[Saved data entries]
◇ ◇ ◇ ◇ ◇ ◇ ◇

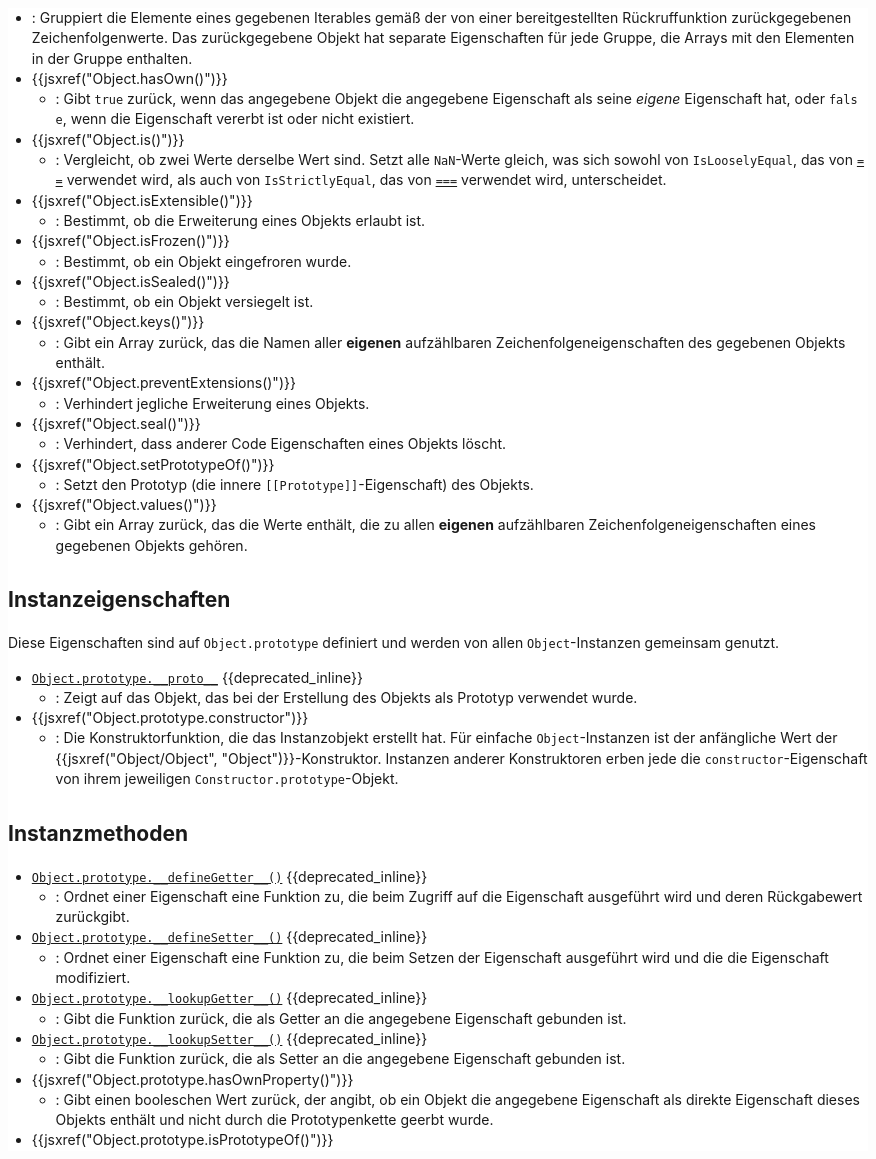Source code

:   - : Gruppiert die Elemente eines gegebenen Iterables gemäß der von einer bereitgestellten Rückruffunktion zurückgegebenen Zeichenfolgenwerte. Das zurückgegebene Objekt hat separate Eigenschaften für jede Gruppe, die Arrays mit den Elementen in der Gruppe enthalten.
- {{jsxref("Object.hasOwn()")}}
  - : Gibt `true` zurück, wenn das angegebene Objekt die angegebene Eigenschaft als seine _eigene_ Eigenschaft hat, oder `false`, wenn die Eigenschaft vererbt ist oder nicht existiert.
- {{jsxref("Object.is()")}}
  - : Vergleicht, ob zwei Werte derselbe Wert sind. Setzt alle `NaN`-Werte gleich, was sich sowohl von `IsLooselyEqual`, das von [`==`](/de/docs/Web/JavaScript/Reference/Operators/Equality) verwendet wird, als auch von `IsStrictlyEqual`, das von [`===`](/de/docs/Web/JavaScript/Reference/Operators/Strict_equality) verwendet wird, unterscheidet.
- {{jsxref("Object.isExtensible()")}}
  - : Bestimmt, ob die Erweiterung eines Objekts erlaubt ist.
- {{jsxref("Object.isFrozen()")}}
  - : Bestimmt, ob ein Objekt eingefroren wurde.
- {{jsxref("Object.isSealed()")}}
  - : Bestimmt, ob ein Objekt versiegelt ist.
- {{jsxref("Object.keys()")}}
  - : Gibt ein Array zurück, das die Namen aller **eigenen** aufzählbaren Zeichenfolgeneigenschaften des gegebenen Objekts enthält.
- {{jsxref("Object.preventExtensions()")}}
  - : Verhindert jegliche Erweiterung eines Objekts.
- {{jsxref("Object.seal()")}}
  - : Verhindert, dass anderer Code Eigenschaften eines Objekts löscht.
- {{jsxref("Object.setPrototypeOf()")}}
  - : Setzt den Prototyp (die innere `[[Prototype]]`-Eigenschaft) des Objekts.
- {{jsxref("Object.values()")}}
  - : Gibt ein Array zurück, das die Werte enthält, die zu allen **eigenen** aufzählbaren Zeichenfolgeneigenschaften eines gegebenen Objekts gehören.

## Instanzeigenschaften

Diese Eigenschaften sind auf `Object.prototype` definiert und werden von allen `Object`-Instanzen gemeinsam genutzt.

- [`Object.prototype.__proto__`](/de/docs/Web/JavaScript/Reference/Global_Objects/Object/proto) {{deprecated_inline}}
  - : Zeigt auf das Objekt, das bei der Erstellung des Objekts als Prototyp verwendet wurde.
- {{jsxref("Object.prototype.constructor")}}
  - : Die Konstruktorfunktion, die das Instanzobjekt erstellt hat. Für einfache `Object`-Instanzen ist der anfängliche Wert der {{jsxref("Object/Object", "Object")}}-Konstruktor. Instanzen anderer Konstruktoren erben jede die `constructor`-Eigenschaft von ihrem jeweiligen `Constructor.prototype`-Objekt.

## Instanzmethoden

- [`Object.prototype.__defineGetter__()`](/de/docs/Web/JavaScript/Reference/Global_Objects/Object/__defineGetter__) {{deprecated_inline}}
  - : Ordnet einer Eigenschaft eine Funktion zu, die beim Zugriff auf die Eigenschaft ausgeführt wird und deren Rückgabewert zurückgibt.
- [`Object.prototype.__defineSetter__()`](/de/docs/Web/JavaScript/Reference/Global_Objects/Object/__defineSetter__) {{deprecated_inline}}
  - : Ordnet einer Eigenschaft eine Funktion zu, die beim Setzen der Eigenschaft ausgeführt wird und die die Eigenschaft modifiziert.
- [`Object.prototype.__lookupGetter__()`](/de/docs/Web/JavaScript/Reference/Global_Objects/Object/__lookupGetter__) {{deprecated_inline}}
  - : Gibt die Funktion zurück, die als Getter an die angegebene Eigenschaft gebunden ist.
- [`Object.prototype.__lookupSetter__()`](/de/docs/Web/JavaScript/Reference/Global_Objects/Object/__lookupSetter__) {{deprecated_inline}}
  - : Gibt die Funktion zurück, die als Setter an die angegebene Eigenschaft gebunden ist.
- {{jsxref("Object.prototype.hasOwnProperty()")}}
  - : Gibt einen booleschen Wert zurück, der angibt, ob ein Objekt die angegebene Eigenschaft als direkte Eigenschaft dieses Objekts enthält und nicht durch die Prototypenkette geerbt wurde.
- {{jsxref("Object.prototype.isPrototypeOf()")}}
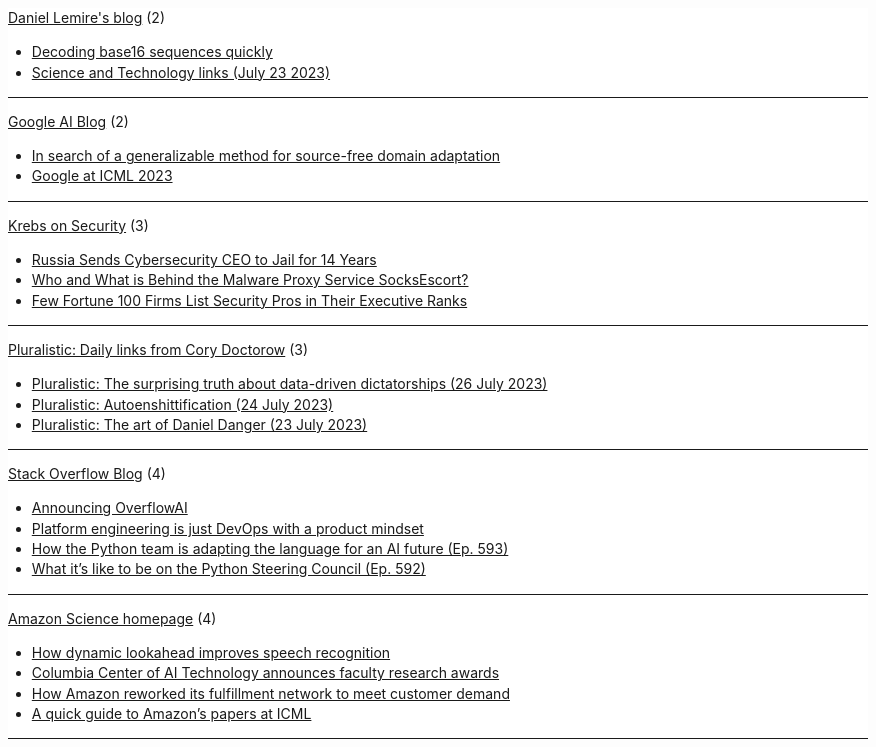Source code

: [Daniel Lemire&#39;s blog](#a2a068bc6dcce15c7c36f20eedb958ce) (2)
* [Decoding base16 sequences quickly](#80a63a6f94af79203197ed2127b209fe) <a name="toc_80a63a6f94af79203197ed2127b209fe" />
* [Science and Technology links (July 23 2023)](#828d1cbd3dcbecd74a7567ca3c533b43) <a name="toc_828d1cbd3dcbecd74a7567ca3c533b43" />
---

[Google AI Blog](#c5484f8b58577f789ad94892005edf97) (2)
* [In search of a generalizable method for source-free domain adaptation](#2d7a41bb118ad663a765708cbc95c57f) <a name="toc_2d7a41bb118ad663a765708cbc95c57f" />
* [Google at ICML 2023](#dc5a80c071c9ef92a1f762291356dfe3) <a name="toc_dc5a80c071c9ef92a1f762291356dfe3" />
---

[Krebs on Security](#0087b1e887569e18d0ddfd306f3b65dc) (3)
* [Russia Sends Cybersecurity CEO to Jail for 14 Years](#50b3857265e1fcb56440d8a5ce807446) <a name="toc_50b3857265e1fcb56440d8a5ce807446" />
* [Who and What is Behind the Malware Proxy Service SocksEscort?](#497ed11927041084c02384bb2765681b) <a name="toc_497ed11927041084c02384bb2765681b" />
* [Few Fortune 100 Firms List Security Pros in Their Executive Ranks](#cdc61c013156a3ead15d6e2eeda6fcf5) <a name="toc_cdc61c013156a3ead15d6e2eeda6fcf5" />
---

[Pluralistic: Daily links from Cory Doctorow](#2f3c4d6fb0fcddbf15a04a3dc02d0309) (3)
* [Pluralistic: The surprising truth about data-driven dictatorships (26 July 2023)](#042bdec8fbcd92508d62a6bcb9651eea) <a name="toc_042bdec8fbcd92508d62a6bcb9651eea" />
* [Pluralistic: Autoenshittification (24 July 2023)](#2cb797a40919a8515656de4746bb0379) <a name="toc_2cb797a40919a8515656de4746bb0379" />
* [Pluralistic: The art of Daniel Danger (23 July 2023)](#ce484a0d1495c5f2521f9f223b4cfdc3) <a name="toc_ce484a0d1495c5f2521f9f223b4cfdc3" />
---

[Stack Overflow Blog](#9ddad477209d95b77c290fbf40ec7626) (4)
* [Announcing OverflowAI](#dba7c9e2f5c44f0a54c643c1c0d101e7) <a name="toc_dba7c9e2f5c44f0a54c643c1c0d101e7" />
* [Platform engineering is just DevOps with a product mindset](#95f48a357eae8ec62f33aeb212919c22) <a name="toc_95f48a357eae8ec62f33aeb212919c22" />
* [How the Python team is adapting the language for an AI future (Ep. 593)](#4fbfa3b6e69afc1894d00277a45960a7) <a name="toc_4fbfa3b6e69afc1894d00277a45960a7" />
* [What it’s like to be on the Python Steering Council (Ep. 592)](#5cbb49e39127ff74a65b78a9ee5a18a0) <a name="toc_5cbb49e39127ff74a65b78a9ee5a18a0" />
---

[Amazon Science homepage](#64b08f1889b7ef134bc6a55fcef3aa79) (4)
* [How dynamic lookahead improves speech recognition](#d63de79be1007d9cfd88c35b221d698f) <a name="toc_d63de79be1007d9cfd88c35b221d698f" />
* [Columbia Center of AI Technology announces faculty research awards](#00edd20053c01d80911baf24f65b5079) <a name="toc_00edd20053c01d80911baf24f65b5079" />
* [How Amazon reworked its fulfillment network to meet customer demand](#d2eae1d30339f92932ac3c8fe1ace4d6) <a name="toc_d2eae1d30339f92932ac3c8fe1ace4d6" />
* [A quick guide to Amazon’s papers at ICML](#161dbee679ac1398a83862d629688e8d) <a name="toc_161dbee679ac1398a83862d629688e8d" />
---
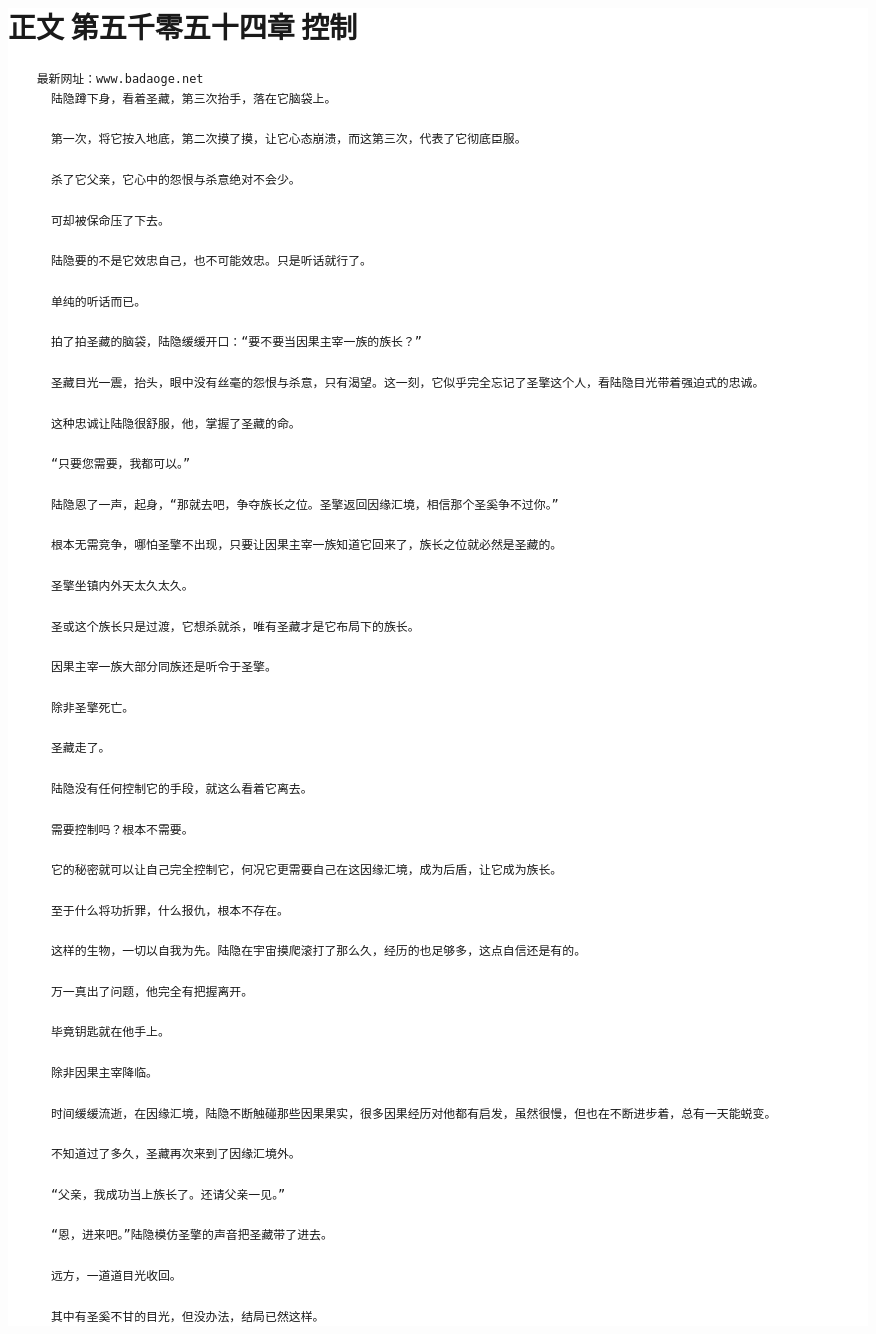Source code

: # 正文 第五千零五十四章 控制
        最新网址：www.badaoge.net
          陆隐蹲下身，看着圣藏，第三次抬手，落在它脑袋上。
      
          第一次，将它按入地底，第二次摸了摸，让它心态崩溃，而这第三次，代表了它彻底臣服。
      
          杀了它父亲，它心中的怨恨与杀意绝对不会少。
      
          可却被保命压了下去。
      
          陆隐要的不是它效忠自己，也不可能效忠。只是听话就行了。
      
          单纯的听话而已。
      
          拍了拍圣藏的脑袋，陆隐缓缓开口：“要不要当因果主宰一族的族长？”
      
          圣藏目光一震，抬头，眼中没有丝毫的怨恨与杀意，只有渴望。这一刻，它似乎完全忘记了圣擎这个人，看陆隐目光带着强迫式的忠诚。
      
          这种忠诚让陆隐很舒服，他，掌握了圣藏的命。
      
          “只要您需要，我都可以。”
      
          陆隐恩了一声，起身，“那就去吧，争夺族长之位。圣擎返回因缘汇境，相信那个圣奚争不过你。”
      
          根本无需竞争，哪怕圣擎不出现，只要让因果主宰一族知道它回来了，族长之位就必然是圣藏的。
      
          圣擎坐镇内外天太久太久。
      
          圣或这个族长只是过渡，它想杀就杀，唯有圣藏才是它布局下的族长。
      
          因果主宰一族大部分同族还是听令于圣擎。
      
          除非圣擎死亡。
      
          圣藏走了。
      
          陆隐没有任何控制它的手段，就这么看着它离去。
      
          需要控制吗？根本不需要。
      
          它的秘密就可以让自己完全控制它，何况它更需要自己在这因缘汇境，成为后盾，让它成为族长。
      
          至于什么将功折罪，什么报仇，根本不存在。
      
          这样的生物，一切以自我为先。陆隐在宇宙摸爬滚打了那么久，经历的也足够多，这点自信还是有的。
      
          万一真出了问题，他完全有把握离开。
      
          毕竟钥匙就在他手上。
      
          除非因果主宰降临。
      
          时间缓缓流逝，在因缘汇境，陆隐不断触碰那些因果果实，很多因果经历对他都有启发，虽然很慢，但也在不断进步着，总有一天能蜕变。
      
          不知道过了多久，圣藏再次来到了因缘汇境外。
      
          “父亲，我成功当上族长了。还请父亲一见。”
      
          “恩，进来吧。”陆隐模仿圣擎的声音把圣藏带了进去。
      
          远方，一道道目光收回。
      
          其中有圣奚不甘的目光，但没办法，结局已然这样。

◇ ◇ ◇ ◇ ◇ ◇ ◇

§ Work instructions: Reproduce verbatim the lines beginning with the one that contains "der Gruppe enthalten." and continuing through the one that contains "- : Vergleicht, ob".

§ Response area:
:   - : Gruppiert die Elemente eines gegebenen Iterables gemäß der von einer bereitgestellten Rückruffunktion zurückgegebenen Zeichenfolgenwerte. Das zurückgegebene Objekt hat separate Eigenschaften für jede Gruppe, die Arrays mit den Elementen in der Gruppe enthalten.
- {{jsxref("Object.hasOwn()")}}
  - : Gibt `true` zurück, wenn das angegebene Objekt die angegebene Eigenschaft als seine _eigene_ Eigenschaft hat, oder `false`, wenn die Eigenschaft vererbt ist oder nicht existiert.
- {{jsxref("Object.is()")}}
  - : Vergleicht, ob zwei Werte derselbe Wert sind. Setzt alle `NaN`-Werte gleich, was sich sowohl von `IsLooselyEqual`, das von [`==`](/de/docs/Web/JavaScript/Reference/Operators/Equality) verwendet wird, als auch von `IsStrictlyEqual`, das von [`===`](/de/docs/Web/JavaScript/Reference/Operators/Strict_equality) verwendet wird, unterscheidet.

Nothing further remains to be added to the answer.